Reading text:
Comic Discussion > QUESTIONABLE CONTENT
WCDT 2036 - 2040, Oct 17th - 21st 2011
Carl-E:
--- Quote from: Near Lurker on 19 Oct 2011, 07:58 ---
--- Quote from: Carl-E on 19 Oct 2011, 06:47 ---And my folks live in Massachussetts. "The City" is Boston, to be avoided at all costs...
--- End quote ---
They probably live east of Worcester, then, is my point. Northampton's waaay outside the radius where people call Boston "the city."
--- End quote ---
Yeah, in Hyannis, the armpit of Cape Cod.
Someone else asked why Boston's to be avoided. The streets are narrow, ill-marked, and the surrounding maze of highways was unnavigable. I say "was" because the "big dig" was supposed to take care of all that. What it did was make the mess worse for several years, run over budget, and drive the last few nervous travellers away. It's finished now, but the bad taste still lingers...

Task item:
From the forum post, reproduce word for word the stretch that starts with the words "Someone else asked" and ends with "taste still lingers...".

Study material:
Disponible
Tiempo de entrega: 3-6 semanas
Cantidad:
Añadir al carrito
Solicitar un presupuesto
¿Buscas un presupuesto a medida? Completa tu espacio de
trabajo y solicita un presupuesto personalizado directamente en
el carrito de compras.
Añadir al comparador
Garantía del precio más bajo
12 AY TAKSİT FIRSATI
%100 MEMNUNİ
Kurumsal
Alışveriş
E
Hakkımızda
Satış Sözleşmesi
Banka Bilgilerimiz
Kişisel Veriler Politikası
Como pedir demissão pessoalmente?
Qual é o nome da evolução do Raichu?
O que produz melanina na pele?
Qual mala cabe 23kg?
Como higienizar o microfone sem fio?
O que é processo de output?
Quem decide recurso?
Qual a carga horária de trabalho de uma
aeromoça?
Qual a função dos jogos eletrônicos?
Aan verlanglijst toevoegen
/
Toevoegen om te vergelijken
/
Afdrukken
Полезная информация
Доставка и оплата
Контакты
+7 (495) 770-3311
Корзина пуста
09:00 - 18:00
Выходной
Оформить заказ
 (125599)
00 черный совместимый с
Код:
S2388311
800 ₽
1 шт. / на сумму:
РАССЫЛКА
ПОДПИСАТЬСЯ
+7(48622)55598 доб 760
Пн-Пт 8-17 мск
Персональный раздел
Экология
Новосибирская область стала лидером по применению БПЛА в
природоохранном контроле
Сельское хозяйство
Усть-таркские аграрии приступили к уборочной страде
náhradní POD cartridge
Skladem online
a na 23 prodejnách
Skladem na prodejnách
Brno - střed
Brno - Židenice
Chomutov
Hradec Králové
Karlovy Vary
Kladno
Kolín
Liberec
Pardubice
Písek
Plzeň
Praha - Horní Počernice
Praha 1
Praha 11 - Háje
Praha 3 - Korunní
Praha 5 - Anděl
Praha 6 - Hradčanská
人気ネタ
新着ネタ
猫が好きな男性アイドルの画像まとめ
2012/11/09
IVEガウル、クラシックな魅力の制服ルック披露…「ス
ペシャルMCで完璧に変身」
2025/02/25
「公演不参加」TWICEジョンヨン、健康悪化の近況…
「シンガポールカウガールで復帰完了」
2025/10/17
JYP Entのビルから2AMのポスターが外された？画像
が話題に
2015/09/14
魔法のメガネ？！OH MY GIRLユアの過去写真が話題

Output for this task:
Someone else asked why Boston's to be avoided. The streets are narrow, ill-marked, and the surrounding maze of highways was unnavigable. I say "was" because the "big dig" was supposed to take care of all that. What it did was make the mess worse for several years, run over budget, and drive the last few nervous travellers away. It's finished now, but the bad taste still lingers...